High Level Requirement Specification
The publishing of workflows.
| Reference | Techreq.PublishingWorkflows |
| Referenced Use-cases | |
| Dependencies | ApiSep |
| Champion | Tom Oinn |
| Status | PRIORITISED |
| | Taverna 1.3 | Taverna 2.0 |
| Priority | 2 | |
| Rough estimate | MONTHS | |
Overview
Purpose
Benefactors
- myGrid users looking to build workflows based on prior work.
Scope
- The tool allows the publication, versioning and dissemination of workflows and their input data. It provides for uploading and downloading of workflows both through Web browsing and in batch.
References
- The 'repository' module from Taverna's CVS includes servlets and JSP to allow submission of workflow, autogenerates their diagrams and presents the diagrams with hyperlinks out to larger versions and the HTML summary text as a table. It can run workflows but not in a useful sense - the code is generally there though.
Overall Goals
Workflow Documentation Template
- Offer users a quick and standardised format for documenting workflows. Encourage users to fill in a workflow fact sheet when submitting workflows
Annotations and comments
- In a wiki-ish way, allow anyone to annotate, tag and/or comment on the workflows. Then, even if a good workflow is uploaded with almost no facts, other users could write say "This is a good example of blah blah analysis", and possibly provide (links to) newer versions for fixing outdated services etc.
Versioning/evolution of workflows
- Perhaps a CVS/Subversion based solution
A mechanism to upload/download/delete workflows and workflow data, with a user authentication/quota system
- Through a Web browser
- From a button within Taverna, "File -> Publish workflow"
- In batch, preferably through a combination of publicly available tools/protocols, such as WebDAV / LDAP / SSH.
Collection of general use workflows to get people started
- Sample inputs for each workflow (also helps to test which workflows are still alive)
Mechanism to auto-test workflows
- Overnight polling, checking how many/which of the consisting services are disfunctional/inaccessible. It's likely we can represent workflows as Web services, in which case they become a target for BioNanny (http://bionanny.sourceforge.net/), and it can do the QoS data gathering.
Calculation and publication of quality metrics/QoS metadata
- Indications which workflows are operational
- Submission date of workflows
- Last successful run
- Top 10 of most popular/downloaded workflows
- 5* rating mechamism (as in iTunes)
Integration with Grimoires
Assessment
This is outside of the codebase.
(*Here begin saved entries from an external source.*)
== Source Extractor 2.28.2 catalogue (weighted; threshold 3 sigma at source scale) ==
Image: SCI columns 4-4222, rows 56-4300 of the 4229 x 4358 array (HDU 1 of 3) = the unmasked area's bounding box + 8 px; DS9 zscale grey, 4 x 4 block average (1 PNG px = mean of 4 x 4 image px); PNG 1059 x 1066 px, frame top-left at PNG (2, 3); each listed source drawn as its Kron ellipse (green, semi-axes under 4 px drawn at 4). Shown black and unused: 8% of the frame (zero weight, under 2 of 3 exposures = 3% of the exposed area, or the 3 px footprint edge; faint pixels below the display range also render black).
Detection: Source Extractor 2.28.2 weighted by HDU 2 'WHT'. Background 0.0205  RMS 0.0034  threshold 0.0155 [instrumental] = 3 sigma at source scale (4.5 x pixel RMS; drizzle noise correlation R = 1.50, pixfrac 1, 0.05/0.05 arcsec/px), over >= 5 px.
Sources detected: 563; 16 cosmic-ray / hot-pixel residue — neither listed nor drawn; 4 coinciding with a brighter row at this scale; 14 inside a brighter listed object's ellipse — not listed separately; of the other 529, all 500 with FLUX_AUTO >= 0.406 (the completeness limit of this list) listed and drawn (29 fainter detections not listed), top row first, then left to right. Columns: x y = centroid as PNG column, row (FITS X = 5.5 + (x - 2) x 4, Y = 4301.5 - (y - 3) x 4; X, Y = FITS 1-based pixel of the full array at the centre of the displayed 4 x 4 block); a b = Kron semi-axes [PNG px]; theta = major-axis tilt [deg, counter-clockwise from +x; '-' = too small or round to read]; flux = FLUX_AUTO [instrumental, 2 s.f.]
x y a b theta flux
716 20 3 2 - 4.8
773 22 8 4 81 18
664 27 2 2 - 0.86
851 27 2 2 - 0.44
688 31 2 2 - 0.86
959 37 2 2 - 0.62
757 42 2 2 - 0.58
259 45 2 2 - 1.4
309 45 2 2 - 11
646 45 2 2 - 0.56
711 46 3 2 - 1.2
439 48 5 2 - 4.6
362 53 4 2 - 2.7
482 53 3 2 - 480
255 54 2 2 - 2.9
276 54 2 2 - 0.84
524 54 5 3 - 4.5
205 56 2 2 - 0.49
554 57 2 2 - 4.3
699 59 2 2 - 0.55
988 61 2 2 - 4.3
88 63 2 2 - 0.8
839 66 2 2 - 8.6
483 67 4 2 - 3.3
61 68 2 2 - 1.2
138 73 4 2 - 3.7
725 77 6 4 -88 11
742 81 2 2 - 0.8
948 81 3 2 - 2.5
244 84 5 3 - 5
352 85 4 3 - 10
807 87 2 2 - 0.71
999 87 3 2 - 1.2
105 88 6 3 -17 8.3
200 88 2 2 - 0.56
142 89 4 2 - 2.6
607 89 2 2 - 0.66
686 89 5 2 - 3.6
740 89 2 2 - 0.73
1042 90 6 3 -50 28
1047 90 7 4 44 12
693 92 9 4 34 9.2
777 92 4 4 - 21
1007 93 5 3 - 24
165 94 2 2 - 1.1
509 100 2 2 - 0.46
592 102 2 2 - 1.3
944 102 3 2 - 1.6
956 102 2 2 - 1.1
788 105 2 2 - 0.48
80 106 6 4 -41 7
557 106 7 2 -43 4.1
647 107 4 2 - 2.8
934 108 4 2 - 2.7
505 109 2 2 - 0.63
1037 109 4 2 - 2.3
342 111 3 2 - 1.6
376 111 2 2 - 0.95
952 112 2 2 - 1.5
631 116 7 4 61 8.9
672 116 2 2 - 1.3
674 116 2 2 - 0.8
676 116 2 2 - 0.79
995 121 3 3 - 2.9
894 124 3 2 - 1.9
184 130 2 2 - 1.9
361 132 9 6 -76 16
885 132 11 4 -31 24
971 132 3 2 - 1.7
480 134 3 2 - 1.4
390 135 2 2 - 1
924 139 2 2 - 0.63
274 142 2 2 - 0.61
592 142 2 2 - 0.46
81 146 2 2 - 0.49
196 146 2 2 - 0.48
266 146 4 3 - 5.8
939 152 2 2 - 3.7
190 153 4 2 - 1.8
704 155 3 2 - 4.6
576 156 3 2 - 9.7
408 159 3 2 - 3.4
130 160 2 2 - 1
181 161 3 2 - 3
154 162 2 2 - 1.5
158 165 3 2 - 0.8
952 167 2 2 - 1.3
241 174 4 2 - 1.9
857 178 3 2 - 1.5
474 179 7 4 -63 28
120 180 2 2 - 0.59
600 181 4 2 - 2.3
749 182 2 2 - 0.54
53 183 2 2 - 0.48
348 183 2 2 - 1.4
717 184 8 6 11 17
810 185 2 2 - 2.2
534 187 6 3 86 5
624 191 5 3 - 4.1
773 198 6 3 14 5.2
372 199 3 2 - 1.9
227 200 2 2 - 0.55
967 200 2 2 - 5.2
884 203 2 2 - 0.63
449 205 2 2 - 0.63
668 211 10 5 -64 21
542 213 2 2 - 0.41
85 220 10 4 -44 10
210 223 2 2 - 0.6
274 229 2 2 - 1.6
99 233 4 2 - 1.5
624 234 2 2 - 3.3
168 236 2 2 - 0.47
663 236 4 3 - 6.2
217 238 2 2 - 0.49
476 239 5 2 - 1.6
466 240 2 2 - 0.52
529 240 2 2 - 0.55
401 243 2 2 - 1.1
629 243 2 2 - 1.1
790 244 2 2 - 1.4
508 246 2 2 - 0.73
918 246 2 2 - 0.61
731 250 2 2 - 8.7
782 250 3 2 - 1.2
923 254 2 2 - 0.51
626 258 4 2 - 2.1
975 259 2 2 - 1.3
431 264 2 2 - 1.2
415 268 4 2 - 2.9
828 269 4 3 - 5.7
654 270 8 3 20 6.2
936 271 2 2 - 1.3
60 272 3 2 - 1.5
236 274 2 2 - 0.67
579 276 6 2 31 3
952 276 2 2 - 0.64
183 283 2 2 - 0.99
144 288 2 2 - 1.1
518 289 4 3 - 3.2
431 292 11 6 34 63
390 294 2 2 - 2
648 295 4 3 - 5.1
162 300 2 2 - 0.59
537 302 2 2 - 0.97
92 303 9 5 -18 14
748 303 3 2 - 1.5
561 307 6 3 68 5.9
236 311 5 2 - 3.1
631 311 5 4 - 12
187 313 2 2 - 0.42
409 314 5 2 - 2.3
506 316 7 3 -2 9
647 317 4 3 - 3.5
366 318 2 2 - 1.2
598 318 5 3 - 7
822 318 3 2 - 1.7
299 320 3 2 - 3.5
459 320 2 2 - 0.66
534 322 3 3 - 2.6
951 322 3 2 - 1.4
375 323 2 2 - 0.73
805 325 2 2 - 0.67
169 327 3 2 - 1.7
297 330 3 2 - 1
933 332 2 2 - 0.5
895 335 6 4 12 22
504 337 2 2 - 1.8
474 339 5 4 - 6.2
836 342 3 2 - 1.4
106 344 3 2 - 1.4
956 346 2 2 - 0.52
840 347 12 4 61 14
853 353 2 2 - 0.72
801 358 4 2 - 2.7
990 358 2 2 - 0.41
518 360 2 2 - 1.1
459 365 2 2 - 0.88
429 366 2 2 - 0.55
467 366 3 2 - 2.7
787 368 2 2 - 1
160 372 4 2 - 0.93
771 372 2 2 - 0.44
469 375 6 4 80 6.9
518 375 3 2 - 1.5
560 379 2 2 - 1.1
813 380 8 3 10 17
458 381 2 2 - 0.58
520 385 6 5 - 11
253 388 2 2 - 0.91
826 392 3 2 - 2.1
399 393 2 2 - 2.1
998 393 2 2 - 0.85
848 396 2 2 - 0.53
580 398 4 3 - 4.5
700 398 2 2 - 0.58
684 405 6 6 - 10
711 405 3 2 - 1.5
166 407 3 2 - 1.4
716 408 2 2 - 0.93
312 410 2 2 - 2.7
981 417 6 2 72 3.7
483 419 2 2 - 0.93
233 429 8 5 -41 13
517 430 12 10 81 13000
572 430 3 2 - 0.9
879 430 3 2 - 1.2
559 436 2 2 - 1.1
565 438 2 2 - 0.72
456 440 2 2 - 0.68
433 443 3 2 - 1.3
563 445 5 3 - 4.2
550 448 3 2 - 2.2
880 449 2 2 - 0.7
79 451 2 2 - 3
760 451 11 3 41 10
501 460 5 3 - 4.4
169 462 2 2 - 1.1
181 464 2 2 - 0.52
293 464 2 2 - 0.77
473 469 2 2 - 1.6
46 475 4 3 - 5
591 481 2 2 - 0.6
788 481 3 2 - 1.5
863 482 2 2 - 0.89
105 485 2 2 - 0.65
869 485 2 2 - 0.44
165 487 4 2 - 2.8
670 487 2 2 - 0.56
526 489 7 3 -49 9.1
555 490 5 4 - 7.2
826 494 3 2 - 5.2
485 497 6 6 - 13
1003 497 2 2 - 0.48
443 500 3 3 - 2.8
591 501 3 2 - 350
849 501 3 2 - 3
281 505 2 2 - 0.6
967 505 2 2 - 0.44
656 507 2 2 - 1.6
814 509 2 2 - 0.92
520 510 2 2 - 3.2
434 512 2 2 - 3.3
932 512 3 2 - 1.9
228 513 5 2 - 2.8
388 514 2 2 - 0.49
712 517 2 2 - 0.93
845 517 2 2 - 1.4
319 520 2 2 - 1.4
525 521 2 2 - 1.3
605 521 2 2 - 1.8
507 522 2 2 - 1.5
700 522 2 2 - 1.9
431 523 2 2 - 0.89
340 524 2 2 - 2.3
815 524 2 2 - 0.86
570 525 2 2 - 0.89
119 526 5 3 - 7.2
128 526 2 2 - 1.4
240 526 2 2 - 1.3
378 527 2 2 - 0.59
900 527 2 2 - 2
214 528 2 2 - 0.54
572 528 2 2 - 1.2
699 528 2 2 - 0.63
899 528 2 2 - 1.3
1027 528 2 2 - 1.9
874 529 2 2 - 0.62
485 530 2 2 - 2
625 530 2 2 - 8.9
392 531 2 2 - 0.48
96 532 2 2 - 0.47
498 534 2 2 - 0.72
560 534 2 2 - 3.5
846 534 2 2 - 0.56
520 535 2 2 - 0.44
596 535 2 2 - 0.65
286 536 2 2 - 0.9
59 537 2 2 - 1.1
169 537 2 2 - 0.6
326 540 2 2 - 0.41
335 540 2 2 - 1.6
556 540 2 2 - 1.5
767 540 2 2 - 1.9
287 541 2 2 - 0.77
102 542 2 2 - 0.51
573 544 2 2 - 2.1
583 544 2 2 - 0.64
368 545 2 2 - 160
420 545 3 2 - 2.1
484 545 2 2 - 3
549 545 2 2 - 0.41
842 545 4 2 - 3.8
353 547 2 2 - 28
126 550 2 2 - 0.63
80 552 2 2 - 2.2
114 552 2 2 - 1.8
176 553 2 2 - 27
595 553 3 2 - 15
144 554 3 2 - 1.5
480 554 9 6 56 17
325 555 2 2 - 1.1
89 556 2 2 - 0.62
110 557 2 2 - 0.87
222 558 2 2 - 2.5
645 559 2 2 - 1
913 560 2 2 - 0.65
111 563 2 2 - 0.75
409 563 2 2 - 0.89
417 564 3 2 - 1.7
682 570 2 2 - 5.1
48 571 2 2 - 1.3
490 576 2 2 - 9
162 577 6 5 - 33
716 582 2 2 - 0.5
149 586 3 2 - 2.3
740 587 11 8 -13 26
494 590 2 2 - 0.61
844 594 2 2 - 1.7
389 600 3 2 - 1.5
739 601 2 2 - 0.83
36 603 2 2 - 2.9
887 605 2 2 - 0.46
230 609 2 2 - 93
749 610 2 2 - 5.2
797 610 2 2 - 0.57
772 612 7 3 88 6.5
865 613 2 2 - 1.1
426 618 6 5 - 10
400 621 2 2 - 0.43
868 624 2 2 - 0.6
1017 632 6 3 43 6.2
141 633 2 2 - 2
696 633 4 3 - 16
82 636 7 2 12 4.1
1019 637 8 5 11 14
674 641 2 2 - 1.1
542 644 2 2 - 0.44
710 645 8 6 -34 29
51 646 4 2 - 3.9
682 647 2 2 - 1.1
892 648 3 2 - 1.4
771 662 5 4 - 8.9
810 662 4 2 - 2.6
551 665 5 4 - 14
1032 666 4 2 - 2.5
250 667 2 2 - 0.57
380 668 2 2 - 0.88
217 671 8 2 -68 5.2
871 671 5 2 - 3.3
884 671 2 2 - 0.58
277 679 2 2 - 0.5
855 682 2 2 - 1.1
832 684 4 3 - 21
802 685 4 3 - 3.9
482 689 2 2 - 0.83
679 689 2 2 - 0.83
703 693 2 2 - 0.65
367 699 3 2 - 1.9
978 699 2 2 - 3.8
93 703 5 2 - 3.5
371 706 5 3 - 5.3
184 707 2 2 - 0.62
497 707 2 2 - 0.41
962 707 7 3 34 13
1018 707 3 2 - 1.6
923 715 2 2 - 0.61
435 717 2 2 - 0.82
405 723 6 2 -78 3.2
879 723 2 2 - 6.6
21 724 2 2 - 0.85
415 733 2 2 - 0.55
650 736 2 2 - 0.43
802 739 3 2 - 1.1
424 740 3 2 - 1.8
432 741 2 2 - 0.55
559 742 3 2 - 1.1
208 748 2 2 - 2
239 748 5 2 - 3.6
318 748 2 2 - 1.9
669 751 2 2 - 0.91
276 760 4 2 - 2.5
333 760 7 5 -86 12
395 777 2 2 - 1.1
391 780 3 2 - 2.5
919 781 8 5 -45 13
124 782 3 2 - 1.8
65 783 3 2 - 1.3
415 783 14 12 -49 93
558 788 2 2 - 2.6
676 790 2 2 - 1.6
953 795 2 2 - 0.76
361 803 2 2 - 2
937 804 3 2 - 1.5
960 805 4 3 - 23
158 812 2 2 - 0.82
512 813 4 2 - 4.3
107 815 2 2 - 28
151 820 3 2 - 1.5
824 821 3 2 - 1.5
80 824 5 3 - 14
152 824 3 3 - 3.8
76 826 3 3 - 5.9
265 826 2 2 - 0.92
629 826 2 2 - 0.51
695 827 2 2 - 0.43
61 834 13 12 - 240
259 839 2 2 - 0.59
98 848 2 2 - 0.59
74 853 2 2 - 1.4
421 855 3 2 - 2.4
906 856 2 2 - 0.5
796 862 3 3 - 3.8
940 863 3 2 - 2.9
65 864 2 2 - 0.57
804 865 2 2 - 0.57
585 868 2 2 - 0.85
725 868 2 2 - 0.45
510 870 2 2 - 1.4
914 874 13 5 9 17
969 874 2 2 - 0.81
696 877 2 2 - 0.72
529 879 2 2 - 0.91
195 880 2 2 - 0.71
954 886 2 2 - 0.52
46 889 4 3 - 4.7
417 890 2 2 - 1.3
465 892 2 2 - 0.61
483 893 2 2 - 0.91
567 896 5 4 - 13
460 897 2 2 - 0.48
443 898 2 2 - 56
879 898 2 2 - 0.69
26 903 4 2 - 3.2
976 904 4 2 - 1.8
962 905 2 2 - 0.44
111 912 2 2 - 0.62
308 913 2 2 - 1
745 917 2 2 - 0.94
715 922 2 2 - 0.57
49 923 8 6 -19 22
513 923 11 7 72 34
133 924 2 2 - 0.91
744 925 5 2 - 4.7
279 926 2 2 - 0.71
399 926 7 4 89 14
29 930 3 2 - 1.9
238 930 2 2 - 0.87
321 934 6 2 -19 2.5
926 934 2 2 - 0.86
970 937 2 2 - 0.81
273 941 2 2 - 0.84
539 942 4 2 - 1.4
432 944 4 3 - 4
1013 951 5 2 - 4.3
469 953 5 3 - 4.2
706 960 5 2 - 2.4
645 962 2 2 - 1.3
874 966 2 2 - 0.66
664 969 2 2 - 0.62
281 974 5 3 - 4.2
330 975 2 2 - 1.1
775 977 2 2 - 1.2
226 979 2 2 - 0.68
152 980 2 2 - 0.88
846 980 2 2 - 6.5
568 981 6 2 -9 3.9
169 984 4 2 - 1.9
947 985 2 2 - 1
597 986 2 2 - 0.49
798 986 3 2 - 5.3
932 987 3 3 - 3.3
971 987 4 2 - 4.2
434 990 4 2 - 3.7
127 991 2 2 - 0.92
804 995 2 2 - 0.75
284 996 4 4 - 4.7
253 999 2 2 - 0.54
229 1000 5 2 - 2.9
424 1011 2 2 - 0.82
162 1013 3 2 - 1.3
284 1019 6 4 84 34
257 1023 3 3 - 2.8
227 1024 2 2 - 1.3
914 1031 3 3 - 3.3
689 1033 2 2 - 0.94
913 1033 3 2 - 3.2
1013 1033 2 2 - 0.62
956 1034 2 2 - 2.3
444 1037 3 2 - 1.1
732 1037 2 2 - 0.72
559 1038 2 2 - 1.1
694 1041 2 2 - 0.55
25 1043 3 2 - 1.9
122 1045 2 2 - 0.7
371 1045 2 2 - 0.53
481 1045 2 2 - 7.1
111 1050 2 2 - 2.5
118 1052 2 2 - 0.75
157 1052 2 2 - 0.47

No other dependencies.
Affected Components
Key Tasks
- Identify key use cases for the workflow repository, think "Who is this really for?"
- Investigate and decide platforms: For the repository: * SQL * RDF * Plain files (as todays webdav) * CVS/Subversioned files
For the metadata (annotations, scores, etc):
Same as above
How to communicate with the repository
* Web service (easy to integrate with Taverna)
*
WebDAV? (solutions exists, but problems with directory structure and access control)
* Just a web form (which we need anyway)
Appendix
Also talk to Stian about his testrepo for some ideas.